25 (53,2%) dos 47 países que compõem o Conselho de Direitos Humanos das Nações Unidas (CDH) votaram a favor das conclusões do relatório Goldstone.Votaram contra apenas 6 países: EUA, Eslováquia, Holanda, Hungria, Itália e Ucrania.Abstiveram-se 11 países: Bélgica, Bósnia e Herzegovina, Burquiina Faso, Camarões, Eslovénia, Gabão, Japão, México, Noruega, República da Coreia e UruguaiO representante dos EUA, Douglas M. GRIFFITHS, fez uma declaração de voto antes da votação, afirmando que ficaram decepcionados com o resultado da presente sessão.
Os EUA acreditam que o Conselho poderá ser um fórum essencial para os direitos humanos.
Os Estados Unidos participaram activamente no debate sobre o relatório de Goldstone. Lamentam que o Conselho tinha decidido tomar medidas precipitadas sobre o relatório. Foi uma infelicidade que o Conselho tenha concordado com a Sessão Especial, sem dar tempo a todos de estudarem o relatório em profundidade. [O relatório foi dado a conhecer em Setembro]
Infelizmente, a resolução apresentada hoje não estava equilibrada e foi mais longe do que o conteúdo do relatório Goldstone. [Não explicando subentendo que se trata das referências aos últimos acontecimentos em Jerusalém Oriental].

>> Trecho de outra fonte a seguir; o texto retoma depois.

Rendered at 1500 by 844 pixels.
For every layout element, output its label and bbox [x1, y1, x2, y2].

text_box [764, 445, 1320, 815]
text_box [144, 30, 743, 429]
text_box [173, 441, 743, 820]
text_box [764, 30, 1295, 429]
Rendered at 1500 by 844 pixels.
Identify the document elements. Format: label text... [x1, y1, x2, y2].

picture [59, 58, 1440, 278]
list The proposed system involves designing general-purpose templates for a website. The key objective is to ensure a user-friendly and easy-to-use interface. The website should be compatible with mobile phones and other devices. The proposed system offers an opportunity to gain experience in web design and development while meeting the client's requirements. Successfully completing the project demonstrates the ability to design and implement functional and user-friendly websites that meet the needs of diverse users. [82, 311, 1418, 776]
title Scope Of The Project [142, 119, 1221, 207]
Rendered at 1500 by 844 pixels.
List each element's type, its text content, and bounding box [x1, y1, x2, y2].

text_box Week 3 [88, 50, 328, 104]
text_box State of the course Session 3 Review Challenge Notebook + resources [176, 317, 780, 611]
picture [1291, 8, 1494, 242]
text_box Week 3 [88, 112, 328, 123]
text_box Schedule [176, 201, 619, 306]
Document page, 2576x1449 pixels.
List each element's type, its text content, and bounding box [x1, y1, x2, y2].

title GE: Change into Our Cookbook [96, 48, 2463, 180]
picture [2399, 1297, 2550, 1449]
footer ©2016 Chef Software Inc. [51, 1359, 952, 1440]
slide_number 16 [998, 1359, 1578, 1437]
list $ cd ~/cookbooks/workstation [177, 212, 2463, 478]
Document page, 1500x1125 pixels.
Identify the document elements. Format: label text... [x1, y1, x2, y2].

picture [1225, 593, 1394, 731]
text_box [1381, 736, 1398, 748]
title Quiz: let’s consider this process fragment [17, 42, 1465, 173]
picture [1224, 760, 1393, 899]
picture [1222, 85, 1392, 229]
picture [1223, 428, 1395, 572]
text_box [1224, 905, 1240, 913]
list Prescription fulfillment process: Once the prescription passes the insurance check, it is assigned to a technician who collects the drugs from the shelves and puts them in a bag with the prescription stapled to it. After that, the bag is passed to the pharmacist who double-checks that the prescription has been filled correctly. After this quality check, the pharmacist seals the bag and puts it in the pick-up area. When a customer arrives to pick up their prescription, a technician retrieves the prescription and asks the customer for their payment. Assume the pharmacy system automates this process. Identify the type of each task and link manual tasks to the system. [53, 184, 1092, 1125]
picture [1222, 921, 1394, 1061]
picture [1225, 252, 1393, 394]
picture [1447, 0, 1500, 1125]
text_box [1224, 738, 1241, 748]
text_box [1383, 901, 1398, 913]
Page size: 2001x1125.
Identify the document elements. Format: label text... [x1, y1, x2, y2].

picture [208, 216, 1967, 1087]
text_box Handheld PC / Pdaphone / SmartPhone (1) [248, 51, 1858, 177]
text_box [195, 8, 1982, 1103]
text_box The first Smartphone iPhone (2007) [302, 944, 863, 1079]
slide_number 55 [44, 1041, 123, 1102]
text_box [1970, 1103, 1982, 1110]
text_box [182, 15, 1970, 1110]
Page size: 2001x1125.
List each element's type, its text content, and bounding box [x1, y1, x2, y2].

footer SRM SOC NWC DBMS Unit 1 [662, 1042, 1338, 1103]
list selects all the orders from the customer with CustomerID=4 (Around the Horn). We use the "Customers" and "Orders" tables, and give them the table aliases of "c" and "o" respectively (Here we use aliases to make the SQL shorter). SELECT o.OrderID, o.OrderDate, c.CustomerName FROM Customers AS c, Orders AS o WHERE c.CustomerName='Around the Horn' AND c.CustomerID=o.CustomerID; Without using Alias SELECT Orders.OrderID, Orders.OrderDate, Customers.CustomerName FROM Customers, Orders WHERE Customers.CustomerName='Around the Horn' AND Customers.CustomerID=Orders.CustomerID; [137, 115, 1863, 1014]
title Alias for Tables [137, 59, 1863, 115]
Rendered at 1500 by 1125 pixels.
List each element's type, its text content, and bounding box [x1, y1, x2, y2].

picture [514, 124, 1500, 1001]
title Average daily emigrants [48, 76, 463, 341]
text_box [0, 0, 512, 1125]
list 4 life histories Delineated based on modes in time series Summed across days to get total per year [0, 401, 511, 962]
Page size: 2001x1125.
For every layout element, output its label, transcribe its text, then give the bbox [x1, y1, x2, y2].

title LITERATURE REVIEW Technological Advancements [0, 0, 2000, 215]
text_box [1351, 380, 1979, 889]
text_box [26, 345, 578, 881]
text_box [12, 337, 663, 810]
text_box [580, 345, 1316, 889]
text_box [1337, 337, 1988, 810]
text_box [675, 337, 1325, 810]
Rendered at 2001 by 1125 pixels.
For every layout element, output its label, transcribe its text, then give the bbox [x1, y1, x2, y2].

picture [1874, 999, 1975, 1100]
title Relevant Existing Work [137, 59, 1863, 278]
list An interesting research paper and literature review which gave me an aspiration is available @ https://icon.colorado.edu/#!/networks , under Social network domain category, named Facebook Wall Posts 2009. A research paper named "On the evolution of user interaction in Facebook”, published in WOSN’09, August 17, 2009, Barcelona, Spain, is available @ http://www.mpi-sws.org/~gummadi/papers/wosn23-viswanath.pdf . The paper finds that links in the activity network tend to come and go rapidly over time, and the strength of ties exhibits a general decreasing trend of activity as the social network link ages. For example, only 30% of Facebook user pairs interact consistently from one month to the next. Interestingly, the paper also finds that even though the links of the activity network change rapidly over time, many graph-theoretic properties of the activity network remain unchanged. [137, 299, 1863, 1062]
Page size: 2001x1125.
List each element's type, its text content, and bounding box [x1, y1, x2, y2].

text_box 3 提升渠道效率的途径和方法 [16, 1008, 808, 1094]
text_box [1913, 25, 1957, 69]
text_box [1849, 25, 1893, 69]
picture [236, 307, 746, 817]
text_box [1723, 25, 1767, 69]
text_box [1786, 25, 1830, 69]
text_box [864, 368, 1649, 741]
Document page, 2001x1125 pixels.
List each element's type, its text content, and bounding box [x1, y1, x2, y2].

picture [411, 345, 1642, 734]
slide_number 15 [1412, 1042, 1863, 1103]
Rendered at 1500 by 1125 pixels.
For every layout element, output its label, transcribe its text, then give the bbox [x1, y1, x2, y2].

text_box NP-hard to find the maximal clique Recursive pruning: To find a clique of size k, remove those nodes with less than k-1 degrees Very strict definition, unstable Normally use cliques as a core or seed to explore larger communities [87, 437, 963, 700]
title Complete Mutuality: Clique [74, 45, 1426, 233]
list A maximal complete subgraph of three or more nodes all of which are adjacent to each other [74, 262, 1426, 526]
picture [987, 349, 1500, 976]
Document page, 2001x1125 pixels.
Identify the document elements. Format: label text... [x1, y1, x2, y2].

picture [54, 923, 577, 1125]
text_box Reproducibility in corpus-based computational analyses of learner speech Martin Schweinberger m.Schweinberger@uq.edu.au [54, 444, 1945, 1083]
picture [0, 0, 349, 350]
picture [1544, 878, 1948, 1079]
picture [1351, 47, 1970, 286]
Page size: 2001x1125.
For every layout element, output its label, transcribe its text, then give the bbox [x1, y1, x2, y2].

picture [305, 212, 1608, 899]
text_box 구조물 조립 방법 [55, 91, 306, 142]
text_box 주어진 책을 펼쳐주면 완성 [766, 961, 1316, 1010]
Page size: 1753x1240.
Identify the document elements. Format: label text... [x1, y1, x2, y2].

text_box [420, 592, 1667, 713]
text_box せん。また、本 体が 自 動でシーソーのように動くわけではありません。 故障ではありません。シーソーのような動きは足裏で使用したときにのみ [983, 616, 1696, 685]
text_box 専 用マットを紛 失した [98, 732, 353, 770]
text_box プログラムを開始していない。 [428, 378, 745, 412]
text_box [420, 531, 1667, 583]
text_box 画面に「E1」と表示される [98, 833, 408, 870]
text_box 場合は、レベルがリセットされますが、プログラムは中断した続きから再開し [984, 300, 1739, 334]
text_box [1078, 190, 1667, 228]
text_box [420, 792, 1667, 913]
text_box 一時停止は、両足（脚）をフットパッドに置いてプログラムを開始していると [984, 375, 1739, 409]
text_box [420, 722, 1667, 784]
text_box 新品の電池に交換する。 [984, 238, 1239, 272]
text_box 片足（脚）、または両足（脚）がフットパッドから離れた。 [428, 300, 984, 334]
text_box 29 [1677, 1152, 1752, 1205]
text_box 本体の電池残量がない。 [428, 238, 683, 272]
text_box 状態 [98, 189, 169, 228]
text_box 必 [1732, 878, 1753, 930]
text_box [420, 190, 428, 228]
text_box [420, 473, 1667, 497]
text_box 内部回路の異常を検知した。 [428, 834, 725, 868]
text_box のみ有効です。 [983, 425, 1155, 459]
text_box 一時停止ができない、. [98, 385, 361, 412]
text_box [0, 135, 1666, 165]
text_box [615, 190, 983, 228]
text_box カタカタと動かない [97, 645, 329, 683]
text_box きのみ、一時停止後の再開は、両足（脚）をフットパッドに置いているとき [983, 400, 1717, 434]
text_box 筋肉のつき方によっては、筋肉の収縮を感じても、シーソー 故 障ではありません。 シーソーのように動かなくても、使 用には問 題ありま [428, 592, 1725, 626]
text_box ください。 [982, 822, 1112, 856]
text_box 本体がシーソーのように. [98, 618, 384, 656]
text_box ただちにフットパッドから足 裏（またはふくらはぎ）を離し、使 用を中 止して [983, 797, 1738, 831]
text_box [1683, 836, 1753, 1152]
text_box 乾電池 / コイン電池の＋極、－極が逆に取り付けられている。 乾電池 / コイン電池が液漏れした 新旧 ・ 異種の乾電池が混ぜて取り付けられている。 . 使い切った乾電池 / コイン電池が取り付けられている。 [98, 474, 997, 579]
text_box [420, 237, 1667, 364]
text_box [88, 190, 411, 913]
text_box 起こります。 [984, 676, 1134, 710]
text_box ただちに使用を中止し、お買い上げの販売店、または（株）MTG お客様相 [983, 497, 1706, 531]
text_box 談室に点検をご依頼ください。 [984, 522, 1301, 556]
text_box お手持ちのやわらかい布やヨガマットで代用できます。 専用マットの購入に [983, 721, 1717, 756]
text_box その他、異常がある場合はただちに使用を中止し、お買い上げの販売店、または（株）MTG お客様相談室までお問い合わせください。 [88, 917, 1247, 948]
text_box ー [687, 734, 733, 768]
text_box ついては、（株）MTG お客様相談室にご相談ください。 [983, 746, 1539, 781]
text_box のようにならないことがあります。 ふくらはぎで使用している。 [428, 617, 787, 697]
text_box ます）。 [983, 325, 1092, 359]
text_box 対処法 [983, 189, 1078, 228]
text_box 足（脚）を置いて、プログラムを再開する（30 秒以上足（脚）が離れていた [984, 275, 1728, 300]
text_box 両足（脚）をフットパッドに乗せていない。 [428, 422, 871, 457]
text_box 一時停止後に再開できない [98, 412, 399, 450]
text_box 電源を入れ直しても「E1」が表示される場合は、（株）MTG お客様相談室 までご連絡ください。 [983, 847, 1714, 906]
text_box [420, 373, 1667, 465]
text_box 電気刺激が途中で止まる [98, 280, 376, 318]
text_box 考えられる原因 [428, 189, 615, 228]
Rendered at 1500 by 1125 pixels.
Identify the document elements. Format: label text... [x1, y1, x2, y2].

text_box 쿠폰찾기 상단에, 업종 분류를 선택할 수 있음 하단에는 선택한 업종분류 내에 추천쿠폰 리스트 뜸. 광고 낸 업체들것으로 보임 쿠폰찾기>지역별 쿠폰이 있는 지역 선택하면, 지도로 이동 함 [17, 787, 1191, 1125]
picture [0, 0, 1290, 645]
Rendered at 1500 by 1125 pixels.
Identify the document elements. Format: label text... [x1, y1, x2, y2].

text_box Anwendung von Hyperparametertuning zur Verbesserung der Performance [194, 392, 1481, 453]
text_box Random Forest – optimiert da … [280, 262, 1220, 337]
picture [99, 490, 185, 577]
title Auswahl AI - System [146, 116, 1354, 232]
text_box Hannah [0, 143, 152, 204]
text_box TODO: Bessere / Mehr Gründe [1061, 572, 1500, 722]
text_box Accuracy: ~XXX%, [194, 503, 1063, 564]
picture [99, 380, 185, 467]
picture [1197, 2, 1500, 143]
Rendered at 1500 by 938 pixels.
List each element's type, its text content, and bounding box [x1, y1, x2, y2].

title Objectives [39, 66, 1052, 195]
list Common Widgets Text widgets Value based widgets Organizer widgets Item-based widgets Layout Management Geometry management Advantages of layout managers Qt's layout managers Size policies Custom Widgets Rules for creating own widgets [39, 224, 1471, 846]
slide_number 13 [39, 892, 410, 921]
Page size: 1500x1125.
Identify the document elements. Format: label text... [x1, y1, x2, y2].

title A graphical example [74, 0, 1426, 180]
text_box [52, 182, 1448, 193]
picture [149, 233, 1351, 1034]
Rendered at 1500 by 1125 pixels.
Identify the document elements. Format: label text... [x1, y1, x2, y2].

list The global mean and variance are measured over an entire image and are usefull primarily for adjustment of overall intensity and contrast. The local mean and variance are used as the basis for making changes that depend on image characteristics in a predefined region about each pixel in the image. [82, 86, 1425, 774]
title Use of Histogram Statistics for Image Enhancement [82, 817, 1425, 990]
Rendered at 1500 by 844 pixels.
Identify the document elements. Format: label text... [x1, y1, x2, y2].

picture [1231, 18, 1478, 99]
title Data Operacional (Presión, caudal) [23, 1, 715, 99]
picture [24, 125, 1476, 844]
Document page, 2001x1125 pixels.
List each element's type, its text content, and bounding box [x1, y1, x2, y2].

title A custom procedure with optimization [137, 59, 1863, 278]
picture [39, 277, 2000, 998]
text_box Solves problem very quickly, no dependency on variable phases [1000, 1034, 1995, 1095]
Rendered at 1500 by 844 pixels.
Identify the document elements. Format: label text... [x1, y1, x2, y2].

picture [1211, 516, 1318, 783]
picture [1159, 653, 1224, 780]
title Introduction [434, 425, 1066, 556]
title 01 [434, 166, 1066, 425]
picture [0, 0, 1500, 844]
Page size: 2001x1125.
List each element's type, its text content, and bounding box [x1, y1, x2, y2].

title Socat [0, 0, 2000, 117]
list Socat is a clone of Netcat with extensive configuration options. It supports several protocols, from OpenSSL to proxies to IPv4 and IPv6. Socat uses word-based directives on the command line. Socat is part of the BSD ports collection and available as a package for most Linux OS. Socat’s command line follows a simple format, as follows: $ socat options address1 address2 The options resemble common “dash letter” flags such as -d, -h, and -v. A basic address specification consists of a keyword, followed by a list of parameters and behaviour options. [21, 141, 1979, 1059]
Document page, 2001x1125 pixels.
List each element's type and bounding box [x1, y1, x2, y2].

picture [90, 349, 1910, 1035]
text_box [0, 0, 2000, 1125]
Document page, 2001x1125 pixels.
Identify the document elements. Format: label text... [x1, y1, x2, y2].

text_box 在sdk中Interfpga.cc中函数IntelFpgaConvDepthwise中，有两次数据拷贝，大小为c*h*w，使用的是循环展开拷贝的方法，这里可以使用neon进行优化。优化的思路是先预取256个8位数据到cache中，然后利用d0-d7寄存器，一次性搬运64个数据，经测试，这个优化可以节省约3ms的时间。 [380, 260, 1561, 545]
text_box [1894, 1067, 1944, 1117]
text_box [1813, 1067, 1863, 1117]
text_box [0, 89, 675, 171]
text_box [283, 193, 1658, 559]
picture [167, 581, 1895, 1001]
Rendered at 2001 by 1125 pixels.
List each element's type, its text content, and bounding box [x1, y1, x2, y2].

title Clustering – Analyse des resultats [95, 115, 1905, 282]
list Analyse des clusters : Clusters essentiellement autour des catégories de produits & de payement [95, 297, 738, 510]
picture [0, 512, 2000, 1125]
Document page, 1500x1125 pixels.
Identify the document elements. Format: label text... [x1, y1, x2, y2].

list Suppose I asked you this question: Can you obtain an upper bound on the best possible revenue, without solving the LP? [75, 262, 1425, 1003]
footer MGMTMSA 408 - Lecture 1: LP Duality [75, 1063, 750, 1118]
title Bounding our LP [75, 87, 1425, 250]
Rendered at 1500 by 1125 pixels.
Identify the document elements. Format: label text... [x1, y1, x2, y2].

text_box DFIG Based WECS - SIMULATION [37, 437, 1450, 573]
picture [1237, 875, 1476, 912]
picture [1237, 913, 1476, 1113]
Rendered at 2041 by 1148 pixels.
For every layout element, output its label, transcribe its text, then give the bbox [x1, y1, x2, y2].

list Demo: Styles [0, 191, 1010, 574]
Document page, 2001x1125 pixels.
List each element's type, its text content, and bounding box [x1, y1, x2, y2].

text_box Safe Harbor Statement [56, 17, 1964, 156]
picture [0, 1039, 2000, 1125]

Os Estados Unidos já tinham manifestado as suas sérias preocupações sobre várias das recomendações contidas no relatório. [Afinal tinham tido tempo para fazer o “trabalho de casa”] E continuam a insistir na necessidade de manter todas as partes envolvidas no conflito responsáveis perante a lei. [É isso mesmo que o relatório recomenda!] E estavam preparados para apoiar uma resolução nesse sentido.
Os Estados Unidos ainda estão a trabalhar com a Autoridade Palestina e Israel no processo de paz. A proposta de resolução só poderá agravar a polarização.
Os Estados Unidos irão votar contra a resolução, mas isso em nada diminui os seus esforços para alcançar uma paz justa e duradoura no Oriente Médio.